I won’t lie – I cried. Seeing these dinosaurs on the big screen in 3D was moving. Especially during the first reveal of the Brachiosaurus eating leaves with herds of dinosaurs in the background and the music swells. Ah! I was hit with an overpowering emotion at the majesty of these creatures seen today only in skeletal remains.

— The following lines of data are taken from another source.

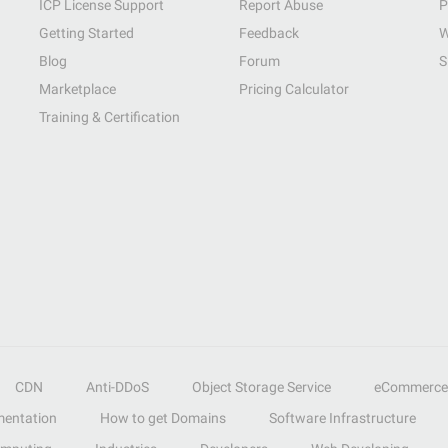
ICP License Support
Report Abuse
P
Getting Started
Feedback
W
Blog
Forum
S
Marketplace
Pricing Calculator
Training & Certification
CDN
Anti-DDoS
Object Storage Service
eCommerce
entation
How to get Domains
Software Infrastructure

I have obsessed over dinosaurs so much in the past 21 years that seeing them standing 25 feet tall on the big screen was impressive. No longer a child, I can pick up on the subtleties of the film and the implications of genetic engineering. I have seen it many, many times since 1993 and I have picked up on the message before. I have seen the dinosaurs, written papers on the inaccuracies of the film, even seen some of these dinos for real in Utah, digging in my favorite formation (Morrison, Jurassic era, 146-156 million years old). But something about seeing them on the screen, alive and breathing, brings back the child-like wonder that reminds me of the reason I got into paleontology in the first place – simply put, dinosaurs are awesome. Not just cool, they inspire awe. To think that something that massive ruled the earth for as long as they did is staggering … something that only seeing this movie on the big screen can inspire.
Rated PG-13.
On a scale of Camarasaurus (lame) to T. rex (epic), I give this film a full T. rex. And don’t be surprised if this is the rating scale I use from now on.